Petit mot de l'auteure : ce texte a été écrit pour la 169e nuit du FoF sur le thème "badiner"


Osman se considérait comme quelqu'un de plutôt pacifique. Il faisait de son mieux pour éviter les conflits, allant jusqu'à pardonner l'inexcusable. Quand une dispute éclatait devant lui, il jouait le rôle du médiateur, du modérateur, voir du pigeon voyageur chargé de faire la liaison entre les différents partis si jamais la crise perdurait. Sa mère était fière de cette qualité, soulignant qu'elle reconnaissait là l'âme d'un grand sultan en devenir. Osman souriait tranquillement, se gardant bien de faire remarquer que s'il agissait ainsi, ce n'était pas par instinct diplomatique ; il ne supportait tout simplement pas les débordements d'émotions négatives qu'impliquaient les disputes.

Là, toutefois, Osman sentait qu'une bonne prise de bec en règle était inévitable : Mehmed faisait des siennes. Certes, son comportement désagréable n'était absolument pas inhabituel. Dans d'autres circonstances, il aurait – encore une fois – fait le dos rond pour éviter de mettre de l'huile sur le feu. Sauf que cette fois, le sujet est trop important pour qu'Osman reste de marbre : il s'agissait de Meleksima.

Tout le palais savait le béguin qu'il avait développé pour celle qu'il avait sauvé des griffes des esclavagistes. Cet élan avait été accueilli par tous avec tendresse : jamais de sa vie Osman n'avait aimé quelqu'un. Mehmed, comme tous les autres, le savait pertinemment.

Et voilà que son frère ne trouvait rien de mieux à faire que d'offrir des fleurs à Meleksima en la complimentant pour sa beauté.

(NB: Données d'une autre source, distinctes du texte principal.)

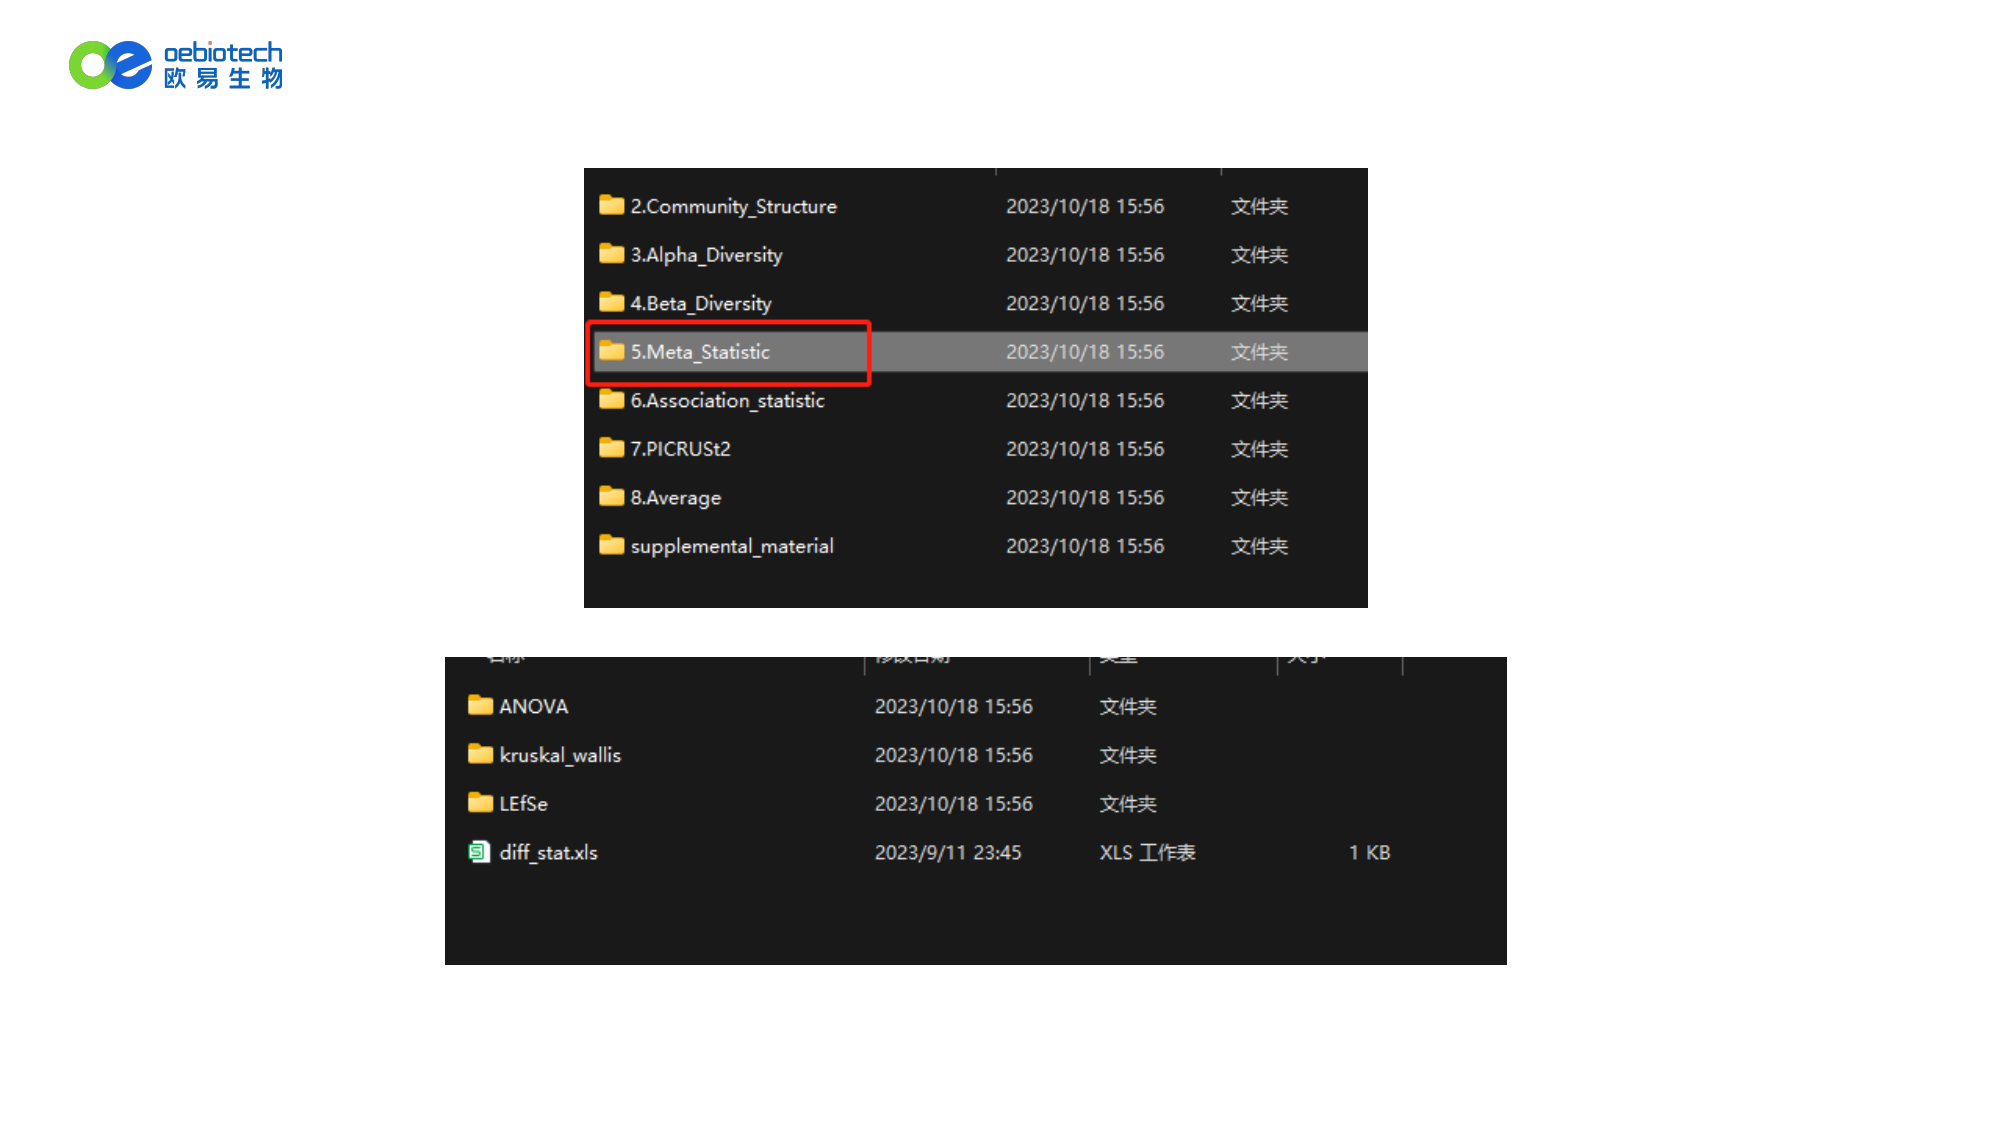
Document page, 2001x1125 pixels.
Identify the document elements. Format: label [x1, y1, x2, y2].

picture [445, 657, 1507, 965]
picture [69, 41, 282, 89]
picture [584, 168, 1368, 608]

- Tu me détestes donc à ce point ? fulmina-t-il, la rancœur accumulée de ces dernières années sortant enfin. Essayer de séduire la seule femme que j'aime ? Tu te rends compte de ce que tu fais ? Si ce n'est pas par respect pour mes sentiments, respecte au moins Meleksima ! Se servir d'elle pour me blesser c'est... c'est tellement petit. On ne badine pas avec l'amour !

- Parce que tu crois que c'est une sorte de plaisanterie pour moi ?

Osman s'était attendu à ce que Mehmed lui mette son point dans la figure.

Pas à ce qu'il éclate cruellement de rire.

- Tu n'es pas assez important pour que je pense à toi lorsque je parle avec elle.

Cela faisait mal.

Terriblement mal, même.

Mais pas autant que de réaliser ceci : si Mehmed ne se rapprochait pas de Meleksima pour le blesser, c'était parce qu'il était vraiment intéressé par elle.

Et cet amour sincère, c'était presque pire que toutes les crasses qu'il lui avait sciemment fait.